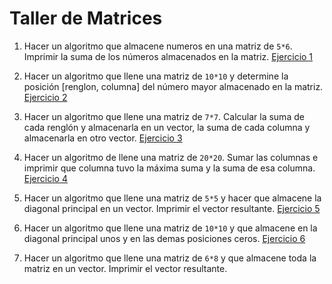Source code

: # Taller de Matrices

1. Hacer un algoritmo que almacene numeros en una matriz de `5*6`. Imprimir la suma de los números almacenados en la matriz.
	[Ejercicio 1](ejercicio_1.cpp)

2. Hacer un algoritmo que llene una matriz de `10*10` y determine la posición [renglon, columna] del número mayor almacenado en la matriz.
	[Ejercicio 2](ejercicio_2.cpp)

3. Hacer un algoritmo que llene una matriz de `7*7`. Calcular la suma de cada renglón y almacenarla en un vector, la suma de cada columna y almacenarla en otro vector.
	[Ejercicio 3](ejercicio_3.cpp)

4. Hacer un algoritmo de llene una matriz de `20*20`. Sumar las columnas e imprimir que columna tuvo la máxima suma y la suma de esa columna.
	[Ejercicio 4](ejercicio_4.cpp)

5. Hacer un algoritmo que llene una matriz de `5*5` y hacer que almacene la diagonal principal en un vector. Imprimir el vector resultante.
	[Ejercicio 5](ejercicio_5.cpp)

6. Hacer un algoritmo que llene una matriz de `10*10` y que almacene en la diagonal principal unos y en las demas posiciones ceros.
	[Ejercicio 6](ejercicio_6.cpp)

7. Hacer un algoritmo que llene una matriz de `6*8` y que almacene toda la matriz en un vector. Imprimir el vector resultante. 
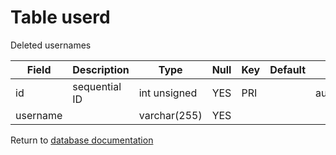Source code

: Table userd
===========
Deleted usernames

| Field | Description | Type | Null | Key | Default | Extra |
| ----- | ----------- | ---- | ---- | --- | ------- | ----- |
| id | sequential ID | int unsigned | YES | PRI |  | auto_increment |    
| username |  | varchar(255) | YES |  |  |  |    

Return to [database documentation](help/database)
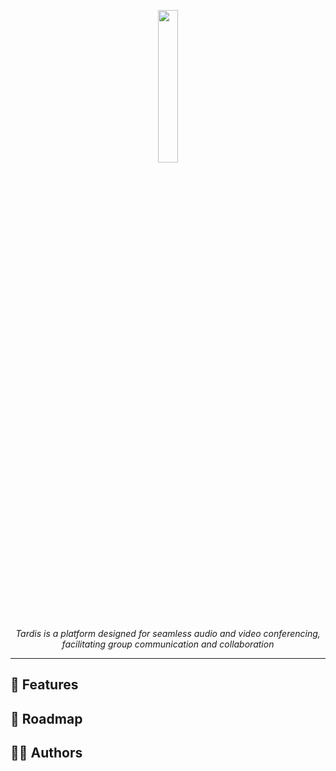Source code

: <p align="center" width="100%">
    <img width="25%" src="https://github.com/tardisapp/.github/assets/62261985/a341fb47-69bb-4c3a-a396-fd3a80377b92">
</p>

*<p align=center>Tardis is a platform designed for seamless audio and video conferencing, facilitating group communication and collaboration</p>*

<hr>

## 🦄 Features

## 🚀 Roadmap

## 🧑‍💻 Authors
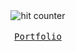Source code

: <div align="center">
  <img src="https://profile-counter.glitch.me/seAfnan/count.svg" alt="hit counter" align="center">
  <br/><br/>
  <samp>
    <a href="https://afnan.elements.red/" target="_blank">Portfolio</a>
  </samp>
</div>

<!--
**seAfnan/seAfnan** is a ✨ _special_ ✨ repository because its `README.md` (this file) appears on your GitHub profile.

Here are some ideas to get you started:

- 🔭 I’m currently working on ...
- 🌱 I’m currently learning ...
- 👯 I’m looking to collaborate on ...
- 🤔 I’m looking for help with ...
- 💬 Ask me about ...
- 📫 How to reach me: ...
- 😄 Pronouns: ...
- ⚡ Fun fact: ...
-->
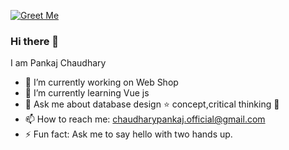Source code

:   [![Greet Me](https://greethub.glitch.me/?greet=true)](https://github.com/Pnkj124)  

### Hi there 👋
 I am Pankaj Chaudhary 

- 🔭 I’m currently working on Web Shop
- 🌱 I’m currently learning Vue js
- 💬 Ask me about database design ⭐ concept,critical thinking 🧠
- 📫 How to reach me: chaudharypankaj.official@gmail.com
- ⚡ Fun fact: Ask me to say hello with two hands up.

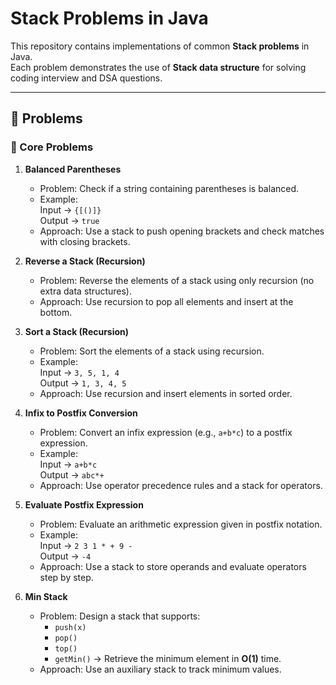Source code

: # Stack Problems in Java

This repository contains implementations of common **Stack problems** in Java.  
Each problem demonstrates the use of **Stack data structure** for solving coding interview and DSA questions.

---

## 📌 Problems

### 🔹 Core Problems
1. **Balanced Parentheses**  
   - Problem: Check if a string containing parentheses is balanced.  
   - Example:  
     Input → `{[()]}`  
     Output → `true`  
   - Approach: Use a stack to push opening brackets and check matches with closing brackets.

2. **Reverse a Stack (Recursion)**  
   - Problem: Reverse the elements of a stack using only recursion (no extra data structures).  
   - Approach: Use recursion to pop all elements and insert at the bottom.

3. **Sort a Stack (Recursion)**  
   - Problem: Sort the elements of a stack using recursion.  
   - Example:  
     Input → `3, 5, 1, 4`  
     Output → `1, 3, 4, 5`  
   - Approach: Use recursion and insert elements in sorted order.

4. **Infix to Postfix Conversion**  
   - Problem: Convert an infix expression (e.g., `a+b*c`) to a postfix expression.  
   - Example:  
     Input → `a+b*c`  
     Output → `abc*+`  
   - Approach: Use operator precedence rules and a stack for operators.

5. **Evaluate Postfix Expression**  
   - Problem: Evaluate an arithmetic expression given in postfix notation.  
   - Example:  
     Input → `2 3 1 * + 9 -`  
     Output → `-4`  
   - Approach: Use a stack to store operands and evaluate operators step by step.

6. **Min Stack**  
   - Problem: Design a stack that supports:  
     - `push(x)`  
     - `pop()`  
     - `top()`  
     - `getMin()` → Retrieve the minimum element in **O(1)** time.  
   - Approach: Use an auxiliary stack to track minimum values.
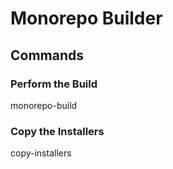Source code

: # Monorepo Builder


## Commands
### Perform the Build
monorepo-build

### Copy the Installers
copy-installers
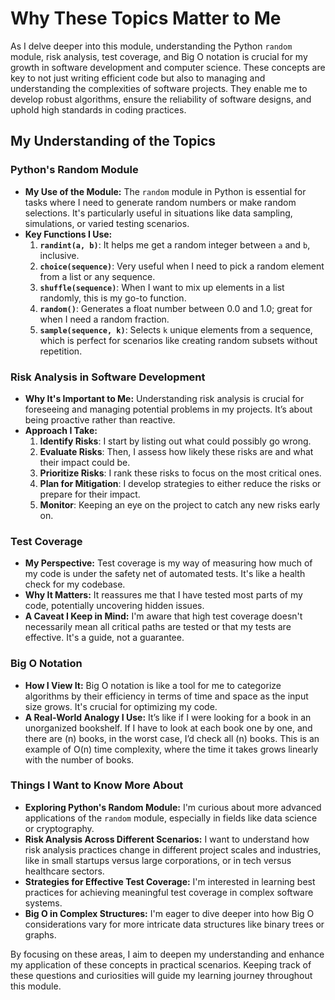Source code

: # Why These Topics Matter to Me

As I delve deeper into this module, understanding the Python `random` module, risk analysis, test coverage, and Big O notation is crucial for my growth in software development and computer science. These concepts are key to not just writing efficient code but also to managing and understanding the complexities of software projects. They enable me to develop robust algorithms, ensure the reliability of software designs, and uphold high standards in coding practices.

## My Understanding of the Topics

### Python's Random Module

- **My Use of the Module:** The `random` module in Python is essential for tasks where I need to generate random numbers or make random selections. It's particularly useful in situations like data sampling, simulations, or varied testing scenarios.
- **Key Functions I Use:**
  1. **`randint(a, b)`**: It helps me get a random integer between `a` and `b`, inclusive.
  2. **`choice(sequence)`**: Very useful when I need to pick a random element from a list or any sequence.
  3. **`shuffle(sequence)`**: When I want to mix up elements in a list randomly, this is my go-to function.
  4. **`random()`**: Generates a float number between 0.0 and 1.0; great for when I need a random fraction.
  5. **`sample(sequence, k)`**: Selects `k` unique elements from a sequence, which is perfect for scenarios like creating random subsets without repetition.

### Risk Analysis in Software Development

- **Why It's Important to Me:** Understanding risk analysis is crucial for foreseeing and managing potential problems in my projects. It’s about being proactive rather than reactive.
- **Approach I Take:**
  1. **Identify Risks**: I start by listing out what could possibly go wrong.
  2. **Evaluate Risks**: Then, I assess how likely these risks are and what their impact could be.
  3. **Prioritize Risks**: I rank these risks to focus on the most critical ones.
  4. **Plan for Mitigation**: I develop strategies to either reduce the risks or prepare for their impact.
  5. **Monitor**: Keeping an eye on the project to catch any new risks early on.

### Test Coverage

- **My Perspective:** Test coverage is my way of measuring how much of my code is under the safety net of automated tests. It's like a health check for my codebase.
- **Why It Matters:** It reassures me that I have tested most parts of my code, potentially uncovering hidden issues.
- **A Caveat I Keep in Mind:** I'm aware that high test coverage doesn't necessarily mean all critical paths are tested or that my tests are effective. It's a guide, not a guarantee.

### Big O Notation

- **How I View It:** Big O notation is like a tool for me to categorize algorithms by their efficiency in terms of time and space as the input size grows. It's crucial for optimizing my code.
- **A Real-World Analogy I Use:** It’s like if I were looking for a book in an unorganized bookshelf. If I have to look at each book one by one, and there are \(n\) books, in the worst case, I’d check all \(n\) books. This is an example of O(n) time complexity, where the time it takes grows linearly with the number of books.

### Things I Want to Know More About

- **Exploring Python's Random Module:** I'm curious about more advanced applications of the `random` module, especially in fields like data science or cryptography.
- **Risk Analysis Across Different Scenarios:** I want to understand how risk analysis practices change in different project scales and industries, like in small startups versus large corporations, or in tech versus healthcare sectors.
- **Strategies for Effective Test Coverage:** I'm interested in learning best practices for achieving meaningful test coverage in complex software systems.
- **Big O in Complex Structures:** I'm eager to dive deeper into how Big O considerations vary for more intricate data structures like binary trees or graphs.

By focusing on these areas, I aim to deepen my understanding and enhance my application of these concepts in practical scenarios. Keeping track of these questions and curiosities will guide my learning journey throughout this module.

———

[Action item] How many lines in the records hold the string "true"? Reply with the number only.

[Answer to this task] 2